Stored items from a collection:

>>>>

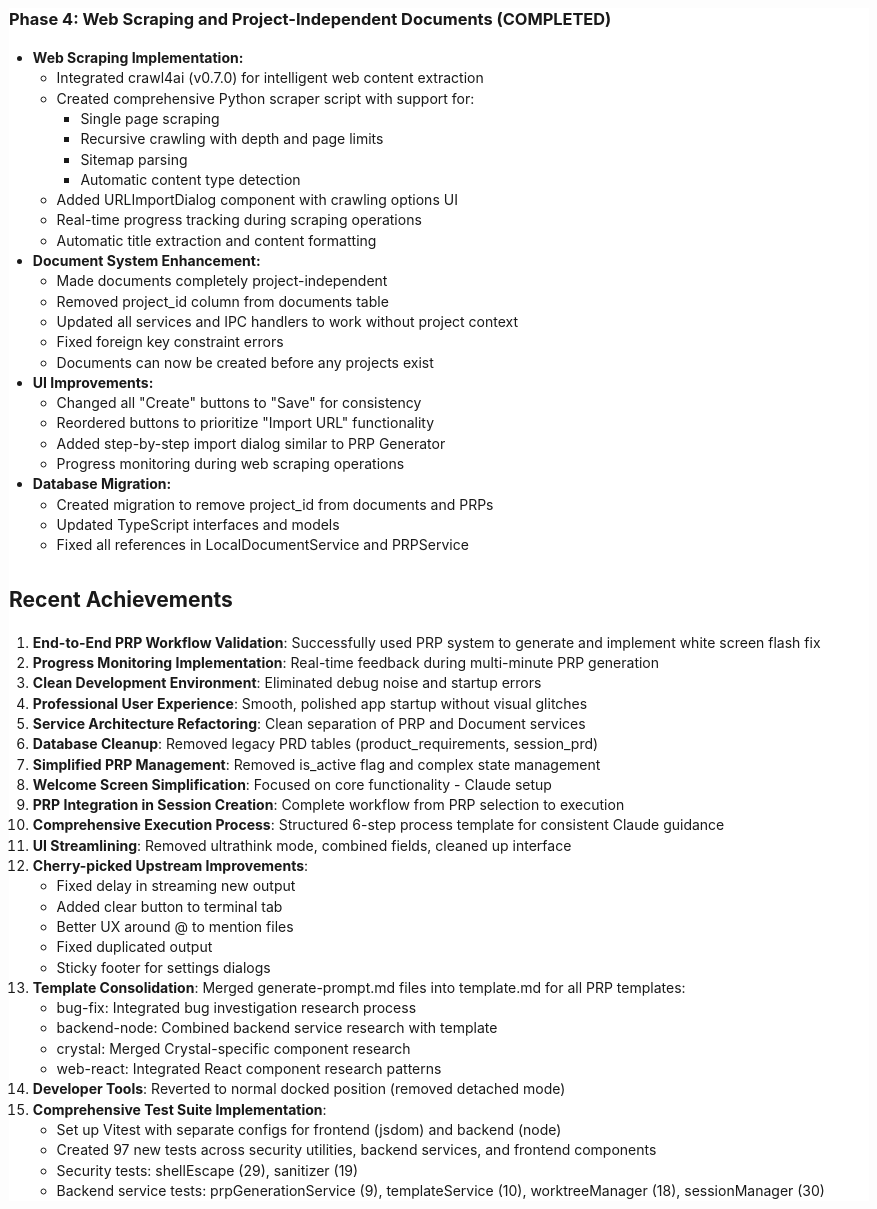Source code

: ### Phase 4: Web Scraping and Project-Independent Documents (COMPLETED)
- **Web Scraping Implementation:**
  - Integrated crawl4ai (v0.7.0) for intelligent web content extraction
  - Created comprehensive Python scraper script with support for:
    - Single page scraping
    - Recursive crawling with depth and page limits
    - Sitemap parsing
    - Automatic content type detection
  - Added URLImportDialog component with crawling options UI
  - Real-time progress tracking during scraping operations
  - Automatic title extraction and content formatting
- **Document System Enhancement:**
  - Made documents completely project-independent
  - Removed project_id column from documents table
  - Updated all services and IPC handlers to work without project context
  - Fixed foreign key constraint errors
  - Documents can now be created before any projects exist
- **UI Improvements:**
  - Changed all "Create" buttons to "Save" for consistency
  - Reordered buttons to prioritize "Import URL" functionality
  - Added step-by-step import dialog similar to PRP Generator
  - Progress monitoring during web scraping operations
- **Database Migration:**
  - Created migration to remove project_id from documents and PRPs
  - Updated TypeScript interfaces and models
  - Fixed all references in LocalDocumentService and PRPService

## Recent Achievements
1. **End-to-End PRP Workflow Validation**: Successfully used PRP system to generate and implement white screen flash fix
2. **Progress Monitoring Implementation**: Real-time feedback during multi-minute PRP generation
3. **Clean Development Environment**: Eliminated debug noise and startup errors
4. **Professional User Experience**: Smooth, polished app startup without visual glitches
5. **Service Architecture Refactoring**: Clean separation of PRP and Document services
6. **Database Cleanup**: Removed legacy PRD tables (product_requirements, session_prd)
7. **Simplified PRP Management**: Removed is_active flag and complex state management
8. **Welcome Screen Simplification**: Focused on core functionality - Claude setup
9. **PRP Integration in Session Creation**: Complete workflow from PRP selection to execution
10. **Comprehensive Execution Process**: Structured 6-step process template for consistent Claude guidance
11. **UI Streamlining**: Removed ultrathink mode, combined fields, cleaned up interface
12. **Cherry-picked Upstream Improvements**: 
    - Fixed delay in streaming new output
    - Added clear button to terminal tab
    - Better UX around @ to mention files
    - Fixed duplicated output
    - Sticky footer for settings dialogs
13. **Template Consolidation**: Merged generate-prompt.md files into template.md for all PRP templates:
    - bug-fix: Integrated bug investigation research process
    - backend-node: Combined backend service research with template
    - crystal: Merged Crystal-specific component research
    - web-react: Integrated React component research patterns
14. **Developer Tools**: Reverted to normal docked position (removed detached mode)
15. **Comprehensive Test Suite Implementation**: 
    - Set up Vitest with separate configs for frontend (jsdom) and backend (node)
    - Created 97 new tests across security utilities, backend services, and frontend components
    - Security tests: shellEscape (29), sanitizer (19)
    - Backend service tests: prpGenerationService (9), templateService (10), worktreeManager (18), sessionManager (30)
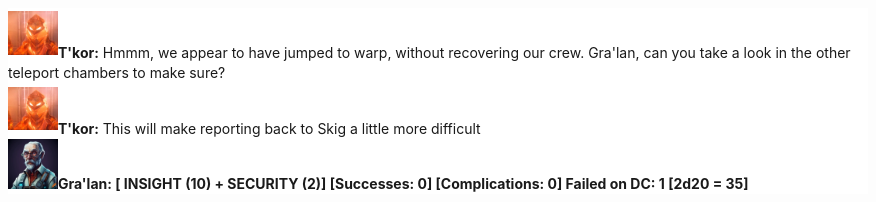 <img src="../images/auto/T'kor.png" alt="T'kor" width="50" height="50">**T'kor:** Hmmm, we appear to have jumped to warp, without recovering our crew. Gra'lan, can you take a look in the other teleport chambers to make sure? <br />
<img src="../images/auto/T'kor.png" alt="T'kor" width="50" height="50">**T'kor:** This will make reporting back to Skig a little more difficult<br />
<img src="../images/auto/Gra'lan.png" alt="Gra'lan" width="50" height="50">**Gra'lan: [ INSIGHT  (10) +  SECURITY  (2)]
[Successes: 0] [Complications: 0]
Failed on DC: 1 [2d20 = 35]**<br />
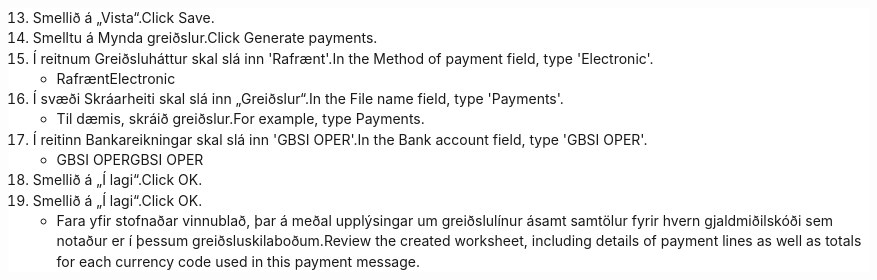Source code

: 13. <span data-ttu-id="23e19-276">Smellið á „Vista“.</span><span class="sxs-lookup"><span data-stu-id="23e19-276">Click Save.</span></span>
14. <span data-ttu-id="23e19-277">Smelltu á Mynda greiðslur.</span><span class="sxs-lookup"><span data-stu-id="23e19-277">Click Generate payments.</span></span>
15. <span data-ttu-id="23e19-278">Í reitnum Greiðsluháttur skal slá inn 'Rafrænt'.</span><span class="sxs-lookup"><span data-stu-id="23e19-278">In the Method of payment field, type 'Electronic'.</span></span>
    * <span data-ttu-id="23e19-279">Rafrænt</span><span class="sxs-lookup"><span data-stu-id="23e19-279">Electronic</span></span>  
16. <span data-ttu-id="23e19-280">Í svæði Skráarheiti skal slá inn „Greiðslur“.</span><span class="sxs-lookup"><span data-stu-id="23e19-280">In the File name field, type 'Payments'.</span></span>
    * <span data-ttu-id="23e19-281">Til dæmis, skráið greiðslur.</span><span class="sxs-lookup"><span data-stu-id="23e19-281">For example, type Payments.</span></span>  
17. <span data-ttu-id="23e19-282">Í reitinn Bankareikningar skal slá inn 'GBSI OPER'.</span><span class="sxs-lookup"><span data-stu-id="23e19-282">In the Bank account field, type 'GBSI OPER'.</span></span>
    * <span data-ttu-id="23e19-283">GBSI OPER</span><span class="sxs-lookup"><span data-stu-id="23e19-283">GBSI OPER</span></span>  
18. <span data-ttu-id="23e19-284">Smellið á „Í lagi“.</span><span class="sxs-lookup"><span data-stu-id="23e19-284">Click OK.</span></span>
19. <span data-ttu-id="23e19-285">Smellið á „Í lagi“.</span><span class="sxs-lookup"><span data-stu-id="23e19-285">Click OK.</span></span>
    * <span data-ttu-id="23e19-286">Fara yfir stofnaðar vinnublað, þar á meðal upplýsingar um greiðslulínur ásamt samtölur fyrir hvern gjaldmiðilskóði sem notaður er í þessum greiðsluskilaboðum.</span><span class="sxs-lookup"><span data-stu-id="23e19-286">Review the created worksheet, including details of payment lines as well as totals for each currency code used in this payment message.</span></span>  


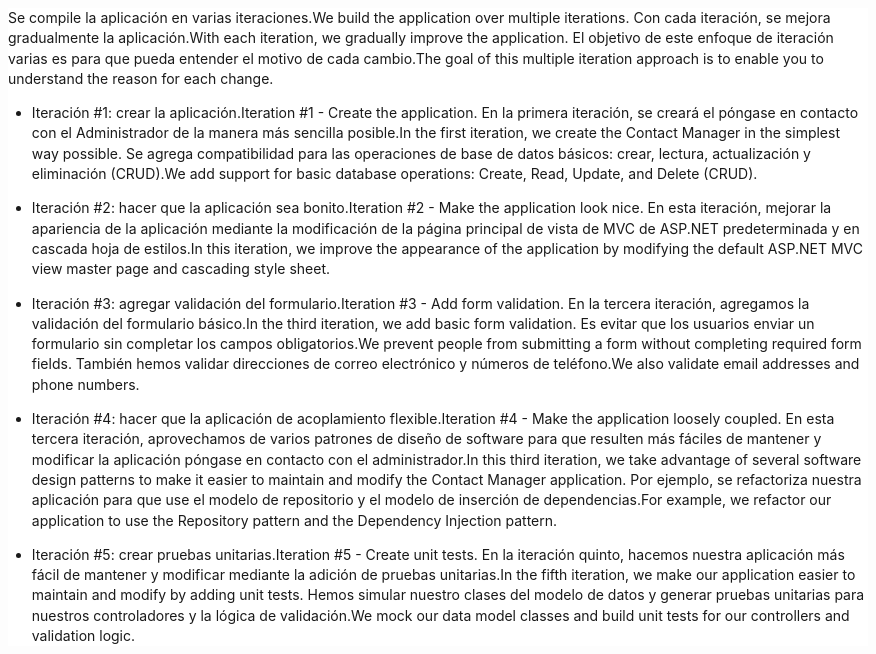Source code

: <span data-ttu-id="7b4f6-114">Se compile la aplicación en varias iteraciones.</span><span class="sxs-lookup"><span data-stu-id="7b4f6-114">We build the application over multiple iterations.</span></span> <span data-ttu-id="7b4f6-115">Con cada iteración, se mejora gradualmente la aplicación.</span><span class="sxs-lookup"><span data-stu-id="7b4f6-115">With each iteration, we gradually improve the application.</span></span> <span data-ttu-id="7b4f6-116">El objetivo de este enfoque de iteración varias es para que pueda entender el motivo de cada cambio.</span><span class="sxs-lookup"><span data-stu-id="7b4f6-116">The goal of this multiple iteration approach is to enable you to understand the reason for each change.</span></span>

- <span data-ttu-id="7b4f6-117">Iteración #1: crear la aplicación.</span><span class="sxs-lookup"><span data-stu-id="7b4f6-117">Iteration #1 - Create the application.</span></span> <span data-ttu-id="7b4f6-118">En la primera iteración, se creará el póngase en contacto con el Administrador de la manera más sencilla posible.</span><span class="sxs-lookup"><span data-stu-id="7b4f6-118">In the first iteration, we create the Contact Manager in the simplest way possible.</span></span> <span data-ttu-id="7b4f6-119">Se agrega compatibilidad para las operaciones de base de datos básicos: crear, lectura, actualización y eliminación (CRUD).</span><span class="sxs-lookup"><span data-stu-id="7b4f6-119">We add support for basic database operations: Create, Read, Update, and Delete (CRUD).</span></span>

- <span data-ttu-id="7b4f6-120">Iteración #2: hacer que la aplicación sea bonito.</span><span class="sxs-lookup"><span data-stu-id="7b4f6-120">Iteration #2 - Make the application look nice.</span></span> <span data-ttu-id="7b4f6-121">En esta iteración, mejorar la apariencia de la aplicación mediante la modificación de la página principal de vista de MVC de ASP.NET predeterminada y en cascada hoja de estilos.</span><span class="sxs-lookup"><span data-stu-id="7b4f6-121">In this iteration, we improve the appearance of the application by modifying the default ASP.NET MVC view master page and cascading style sheet.</span></span>

- <span data-ttu-id="7b4f6-122">Iteración #3: agregar validación del formulario.</span><span class="sxs-lookup"><span data-stu-id="7b4f6-122">Iteration #3 - Add form validation.</span></span> <span data-ttu-id="7b4f6-123">En la tercera iteración, agregamos la validación del formulario básico.</span><span class="sxs-lookup"><span data-stu-id="7b4f6-123">In the third iteration, we add basic form validation.</span></span> <span data-ttu-id="7b4f6-124">Es evitar que los usuarios enviar un formulario sin completar los campos obligatorios.</span><span class="sxs-lookup"><span data-stu-id="7b4f6-124">We prevent people from submitting a form without completing required form fields.</span></span> <span data-ttu-id="7b4f6-125">También hemos validar direcciones de correo electrónico y números de teléfono.</span><span class="sxs-lookup"><span data-stu-id="7b4f6-125">We also validate email addresses and phone numbers.</span></span>

- <span data-ttu-id="7b4f6-126">Iteración #4: hacer que la aplicación de acoplamiento flexible.</span><span class="sxs-lookup"><span data-stu-id="7b4f6-126">Iteration #4 - Make the application loosely coupled.</span></span> <span data-ttu-id="7b4f6-127">En esta tercera iteración, aprovechamos de varios patrones de diseño de software para que resulten más fáciles de mantener y modificar la aplicación póngase en contacto con el administrador.</span><span class="sxs-lookup"><span data-stu-id="7b4f6-127">In this third iteration, we take advantage of several software design patterns to make it easier to maintain and modify the Contact Manager application.</span></span> <span data-ttu-id="7b4f6-128">Por ejemplo, se refactoriza nuestra aplicación para que use el modelo de repositorio y el modelo de inserción de dependencias.</span><span class="sxs-lookup"><span data-stu-id="7b4f6-128">For example, we refactor our application to use the Repository pattern and the Dependency Injection pattern.</span></span>

- <span data-ttu-id="7b4f6-129">Iteración #5: crear pruebas unitarias.</span><span class="sxs-lookup"><span data-stu-id="7b4f6-129">Iteration #5 - Create unit tests.</span></span> <span data-ttu-id="7b4f6-130">En la iteración quinto, hacemos nuestra aplicación más fácil de mantener y modificar mediante la adición de pruebas unitarias.</span><span class="sxs-lookup"><span data-stu-id="7b4f6-130">In the fifth iteration, we make our application easier to maintain and modify by adding unit tests.</span></span> <span data-ttu-id="7b4f6-131">Hemos simular nuestro clases del modelo de datos y generar pruebas unitarias para nuestros controladores y la lógica de validación.</span><span class="sxs-lookup"><span data-stu-id="7b4f6-131">We mock our data model classes and build unit tests for our controllers and validation logic.</span></span>
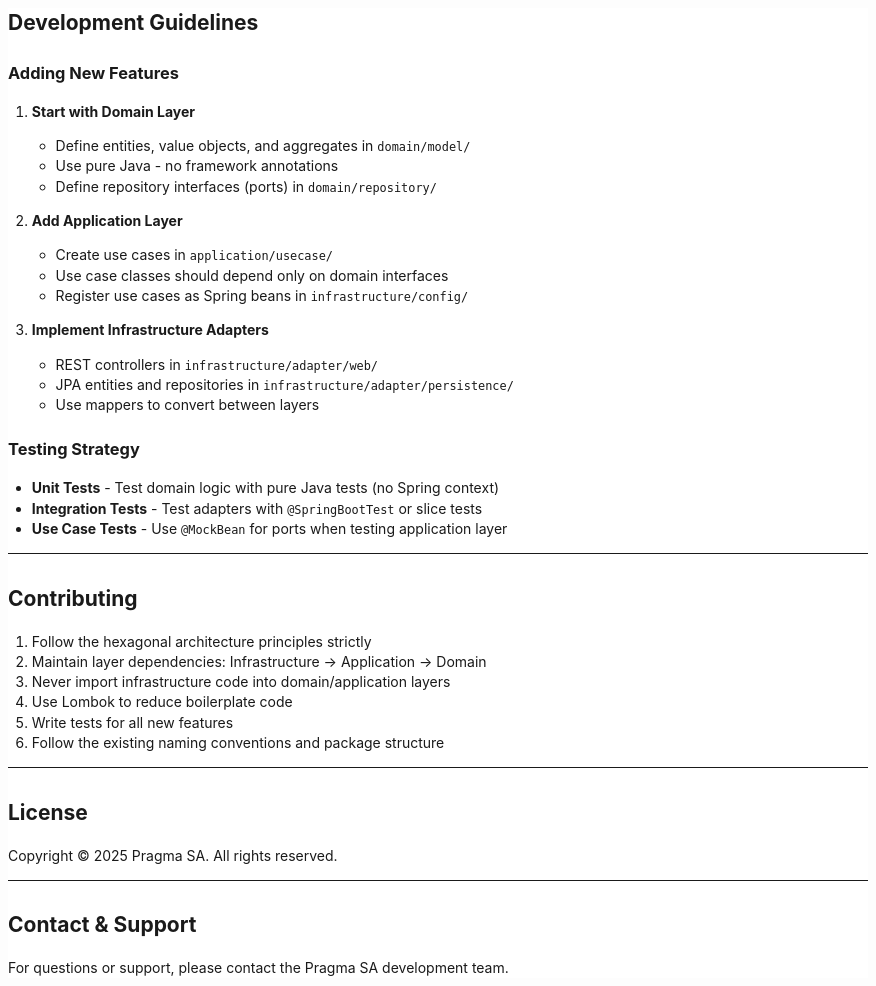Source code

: 
## Development Guidelines

### Adding New Features

1. **Start with Domain Layer**
   - Define entities, value objects, and aggregates in `domain/model/`
   - Use pure Java - no framework annotations
   - Define repository interfaces (ports) in `domain/repository/`

2. **Add Application Layer**
   - Create use cases in `application/usecase/`
   - Use case classes should depend only on domain interfaces
   - Register use cases as Spring beans in `infrastructure/config/`

3. **Implement Infrastructure Adapters**
   - REST controllers in `infrastructure/adapter/web/`
   - JPA entities and repositories in `infrastructure/adapter/persistence/`
   - Use mappers to convert between layers

### Testing Strategy
- **Unit Tests** - Test domain logic with pure Java tests (no Spring context)
- **Integration Tests** - Test adapters with `@SpringBootTest` or slice tests
- **Use Case Tests** - Use `@MockBean` for ports when testing application layer

---

## Contributing

1. Follow the hexagonal architecture principles strictly
2. Maintain layer dependencies: Infrastructure → Application → Domain
3. Never import infrastructure code into domain/application layers
4. Use Lombok to reduce boilerplate code
5. Write tests for all new features
6. Follow the existing naming conventions and package structure

---

## License

Copyright © 2025 Pragma SA. All rights reserved.

---

## Contact & Support

For questions or support, please contact the Pragma SA development team.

<<<<

There is a line with "- Added clear button to terminal tab" and a line with "15. **Comprehensive Test" above. Copy exactly those two lines and all lines between them, with nothing else.

*Output for this task*:
    - Added clear button to terminal tab
    - Better UX around @ to mention files
    - Fixed duplicated output
    - Sticky footer for settings dialogs
13. **Template Consolidation**: Merged generate-prompt.md files into template.md for all PRP templates:
    - bug-fix: Integrated bug investigation research process
    - backend-node: Combined backend service research with template
    - crystal: Merged Crystal-specific component research
    - web-react: Integrated React component research patterns
14. **Developer Tools**: Reverted to normal docked position (removed detached mode)
15. **Comprehensive Test Suite Implementation**: 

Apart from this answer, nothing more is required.